**TAREA A**
¿En cuántas líneas de los registros aparece la palabra "décembre"? Responde solo con el número.

**TEXTO PARA ANALIZAR**
La Palabra Entre Nosotros (en-US)

Febrero 2012 Edición

Vivan en la luz

El poder infinito de Dios nos muestra el camino

Vivan en la luz: El poder infinito de Dios nos muestra el camino

La gente siempre ha hecho lo imposible para ir en busca de un tesoro, por ejemplo, el hombre de la parábola de Jesús, que vendió todo lo que tenía para comprar una perla finí­sima y sumamente valiosa; o aquellas películas en que el joven renuncia a todo lo que tiene para ganar a la mujer de sus sueños, o incluso el atleta que practica y se disciplina sin cesar para lle­gar a la meta y ganar la medalla de oro.

Pero ¿qué sucede una vez que has ganado el tesoro o el primer premio? Lo guardas cerca de tu corazón, lo dis­frutas, lo exhibes y a menudo revives en tu mente todo lo que tuviste que hacer para ganarlo, sin dejar pasar nin­guna oportunidad para hablar de él. Como lo dijo Jesús, dejas brillar tu luz (Mateo 5,16).

Esto es precisamente lo que hizo San Pablo, como les dijo a los creyen­tes de Corinto: “Pero esta riqueza la tenemos en nuestro cuerpo, que es como una olla de barro” (2 Corintios 4,7). Había encontrado su tesoro — Jesucristo mismo— y lo guardaba cerca de su corazón, quería hablar de Él sin cesar y lo exhibía a todos los que quisieran escuchar. Así pues, veamos cómo describe Pablo este tesoro a los corintios y cómo lo exhi­bía durante los altibajos y sinsabores de su apostolado.

**TAREA B**
Enumera los ejemplos que da el texto sobre Vivan en la luz de personas que hacen lo imposible por conseguir un tesoro o un premio.

**DATOS EXTRAÍDOS**
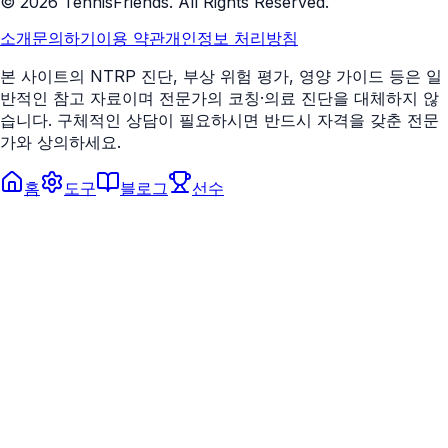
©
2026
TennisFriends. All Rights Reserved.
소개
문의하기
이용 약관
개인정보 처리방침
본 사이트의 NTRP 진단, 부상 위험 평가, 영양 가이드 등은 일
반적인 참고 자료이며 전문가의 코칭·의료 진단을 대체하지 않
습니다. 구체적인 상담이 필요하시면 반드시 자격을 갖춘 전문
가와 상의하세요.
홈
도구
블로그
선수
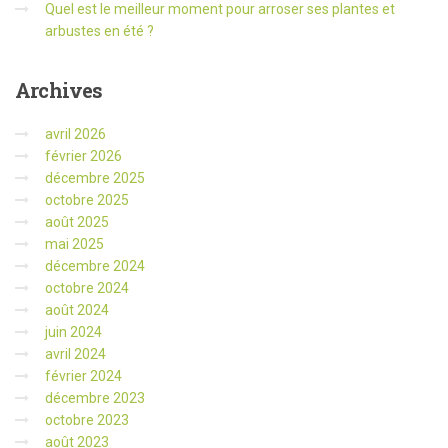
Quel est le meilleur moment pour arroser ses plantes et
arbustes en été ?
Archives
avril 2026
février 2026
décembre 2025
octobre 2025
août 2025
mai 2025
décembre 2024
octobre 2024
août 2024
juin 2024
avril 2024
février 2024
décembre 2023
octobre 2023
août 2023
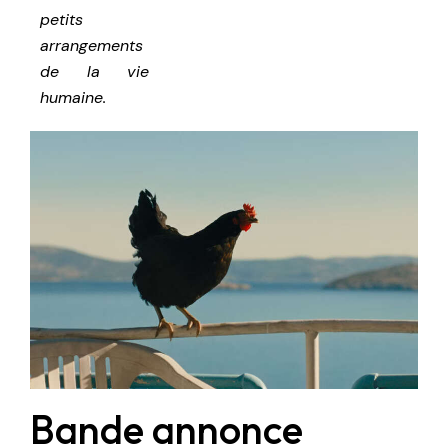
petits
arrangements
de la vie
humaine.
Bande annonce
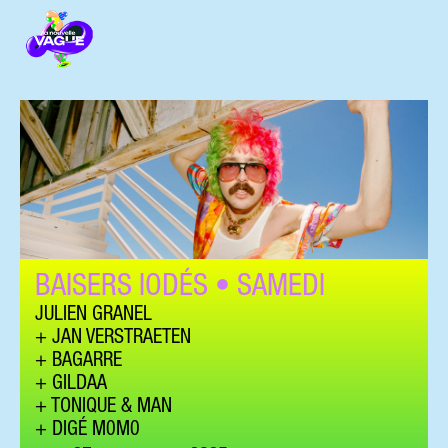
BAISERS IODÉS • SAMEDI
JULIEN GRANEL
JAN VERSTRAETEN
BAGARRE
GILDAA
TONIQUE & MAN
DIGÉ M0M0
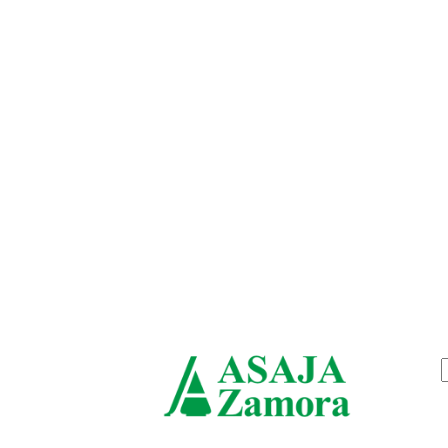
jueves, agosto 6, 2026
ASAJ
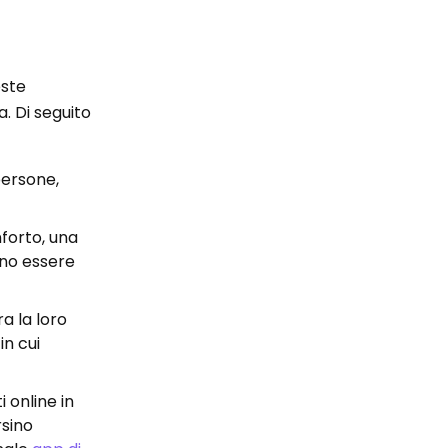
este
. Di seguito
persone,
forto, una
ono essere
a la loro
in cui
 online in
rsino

**RESULTADO A**
3

**RESULTADO B**
- El hombre de la parábola de Jesús, que vendió todo lo que tenía para comprar una perla finísima y sumamente valiosa.
- El joven de las películas, que renuncia a todo lo que tiene para ganar a la mujer de sus sueños.
- El atleta, que practica y se disciplina sin cesar para llegar a la meta y ganar la medalla de oro.